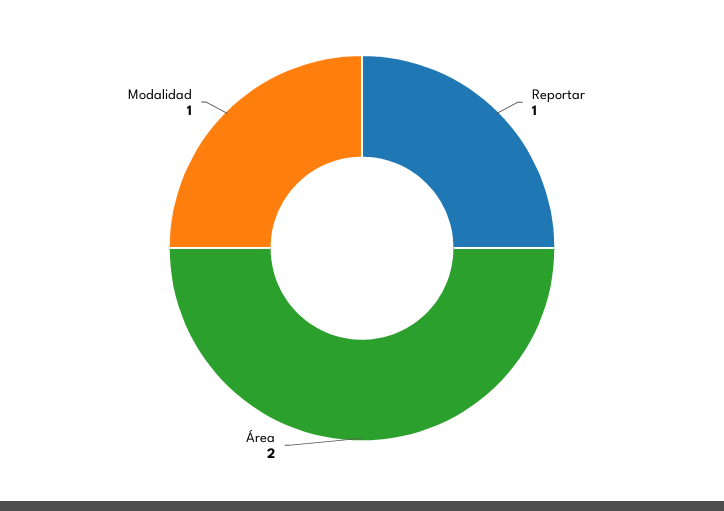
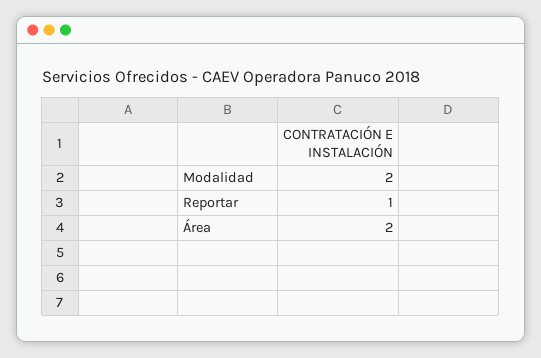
  {
    "Reportar": 1,
    "Área": 2,
-   "Modalidad": 1
+   "Modalidad": 2
  }

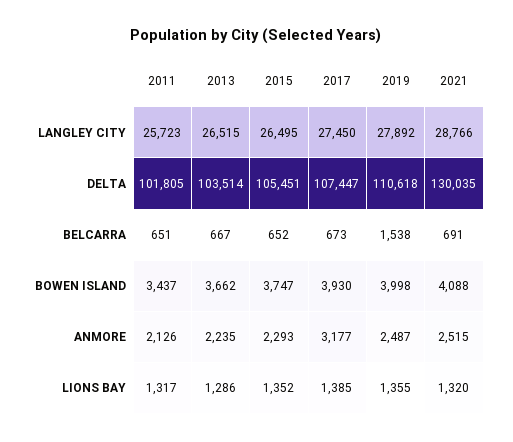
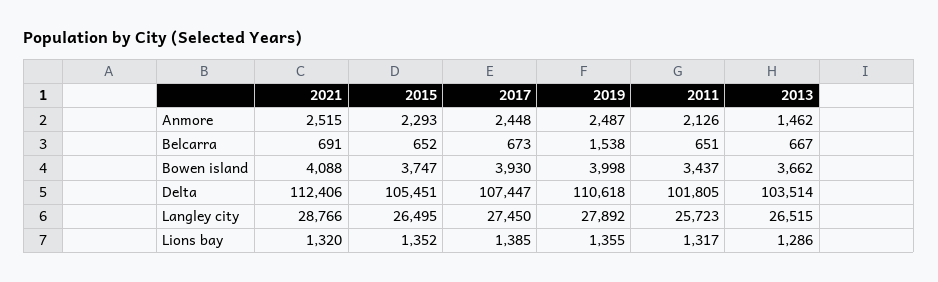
  {
    "2011": {
      "LANGLEY CITY": 25723,
      "DELTA": 101805,
      "BELCARRA": 651,
      "BOWEN ISLAND": 3437,
      "ANMORE": 2126,
      "LIONS BAY": 1317
    },
    "2013": {
      "LANGLEY CITY": 26515,
      "DELTA": 103514,
      "BELCARRA": 667,
      "BOWEN ISLAND": 3662,
-     "ANMORE": 2235,
+     "ANMORE": 1462,
      "LIONS BAY": 1286
    },
    "2015": {
      "LANGLEY CITY": 26495,
      "DELTA": 105451,
      "BELCARRA": 652,
      "BOWEN ISLAND": 3747,
      "ANMORE": 2293,
      "LIONS BAY": 1352
    },
    "2017": {
      "LANGLEY CITY": 27450,
      "DELTA": 107447,
      "BELCARRA": 673,
      "BOWEN ISLAND": 3930,
-     "ANMORE": 3177,
+     "ANMORE": 2448,
      "LIONS BAY": 1385
    },
    "2019": {
      "LANGLEY CITY": 27892,
      "DELTA": 110618,
      "BELCARRA": 1538,
      "BOWEN ISLAND": 3998,
      "ANMORE": 2487,
      "LIONS BAY": 1355
    },
    "2021": {
      "LANGLEY CITY": 28766,
-     "DELTA": 130035,
+     "DELTA": 112406,
      "BELCARRA": 691,
      "BOWEN ISLAND": 4088,
      "ANMORE": 2515,
      "LIONS BAY": 1320
    }
  }

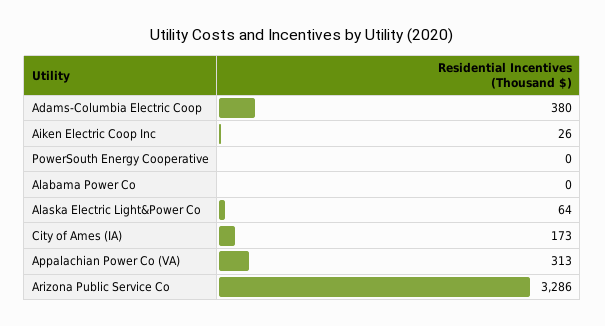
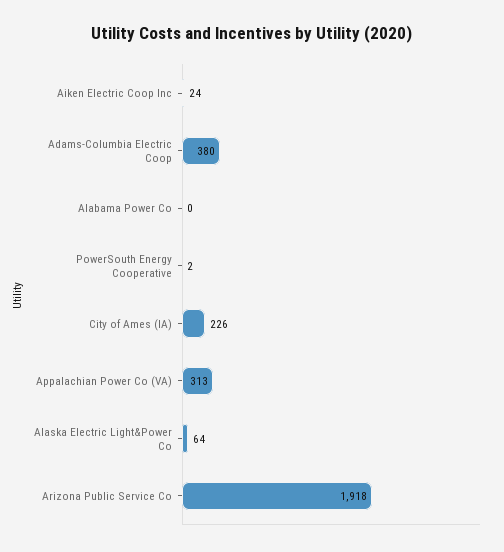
  {
    "Adams-Columbia Electric Coop": 380,
-   "Aiken Electric Coop Inc": 26,
+   "Aiken Electric Coop Inc": 24,
-   "PowerSouth Energy Cooperative": 0,
+   "PowerSouth Energy Cooperative": 2,
    "Alabama Power Co": 0,
    "Alaska Electric Light&Power Co": 64,
-   "City of Ames (IA)": 173,
+   "City of Ames (IA)": 226,
    "Appalachian Power Co (VA)": 313,
-   "Arizona Public Service Co": 3286
+   "Arizona Public Service Co": 1918
  }

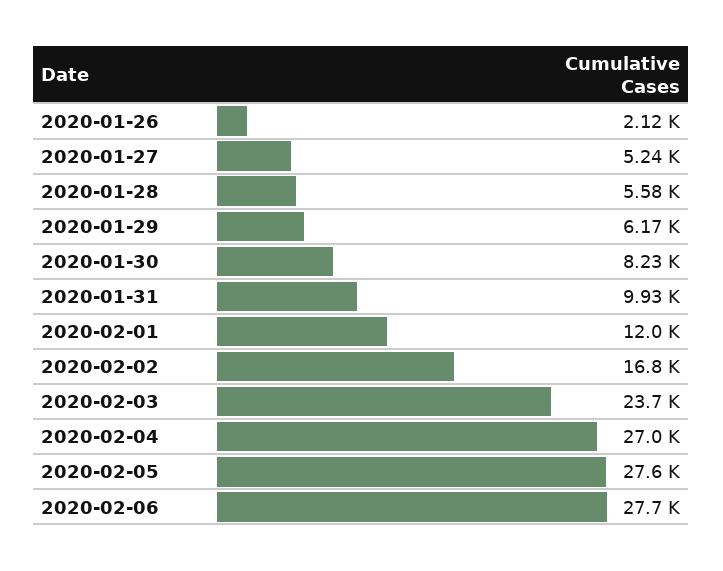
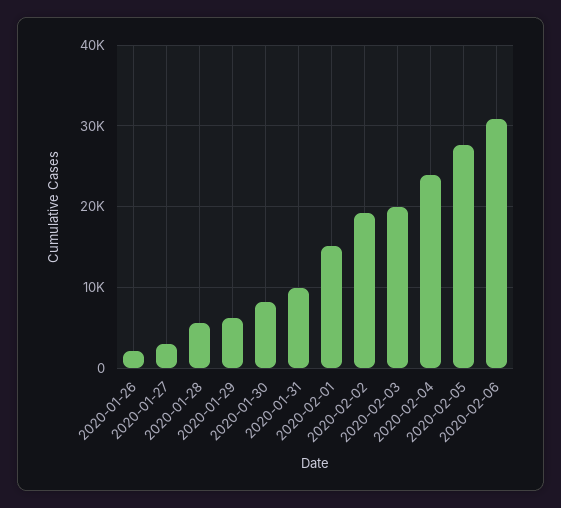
  {
    "2020-01-26": 2120,
-   "2020-01-27": 5240,
+   "2020-01-27": 3000,
    "2020-01-28": 5580,
    "2020-01-29": 6170,
    "2020-01-30": 8230,
    "2020-01-31": 9930,
-   "2020-02-01": 12000,
+   "2020-02-01": 15000,
-   "2020-02-02": 16800,
+   "2020-02-02": 19000,
-   "2020-02-03": 23700,
+   "2020-02-03": 20000,
-   "2020-02-04": 27000,
+   "2020-02-04": 24000,
    "2020-02-05": 27600,
-   "2020-02-06": 27700
+   "2020-02-06": 31000
  }

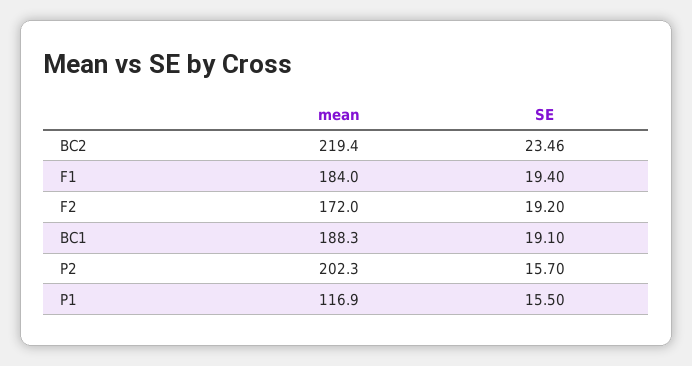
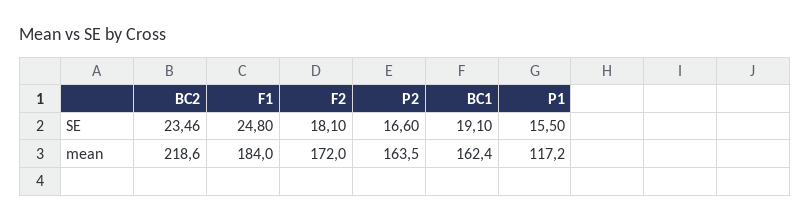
  {
    "mean": {
-     "BC2": 219.4,
+     "BC2": 218.6,
      "F1": 184,
      "F2": 172,
-     "BC1": 188.3,
+     "BC1": 162.4,
-     "P2": 202.3,
+     "P2": 163.5,
-     "P1": 116.9
+     "P1": 117.2
    },
    "SE": {
      "BC2": 23.46,
-     "F1": 19.4,
+     "F1": 24.8,
-     "F2": 19.2,
+     "F2": 18.1,
      "BC1": 19.1,
-     "P2": 15.7,
+     "P2": 16.6,
      "P1": 15.5
    }
  }

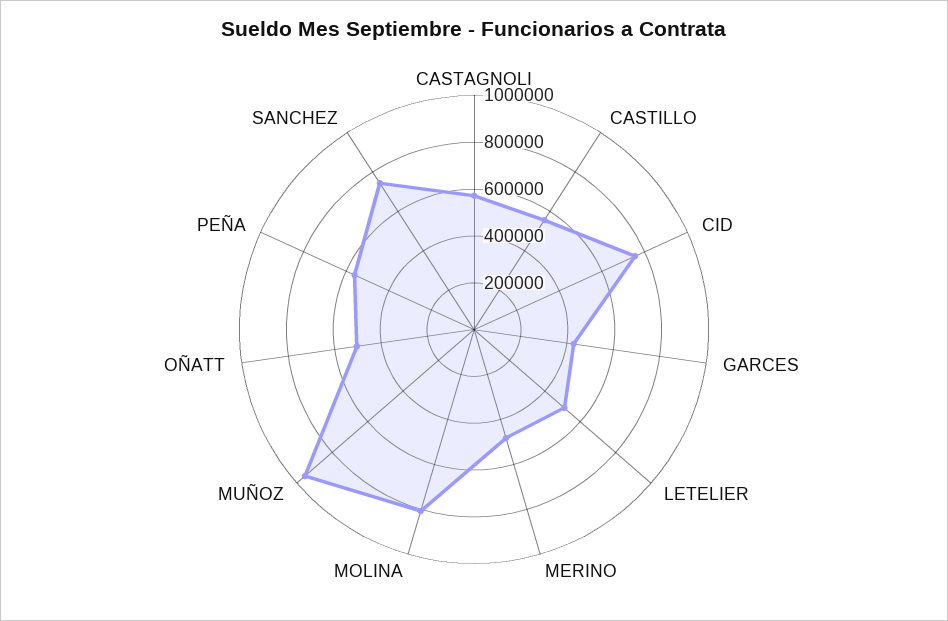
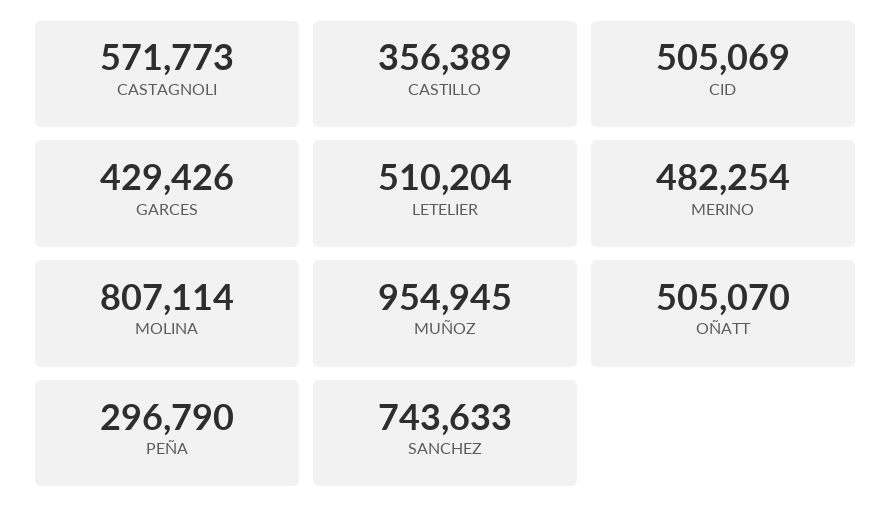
  {
    "CASTAGNOLI": 571773,
-   "CASTILLO": 550000,
+   "CASTILLO": 356389,
-   "CID": 750000,
+   "CID": 505069,
    "GARCES": 429426,
    "LETELIER": 510204,
    "MERINO": 482254,
    "MOLINA": 807114,
    "MUÑOZ": 954945,
    "OÑATT": 505070,
-   "PEÑA": 550000,
+   "PEÑA": 296790,
    "SANCHEZ": 743633
  }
=====
__Work item__: Across all lines above, count those with the string "Ames". Only the number is wanted.

__Task output__: 2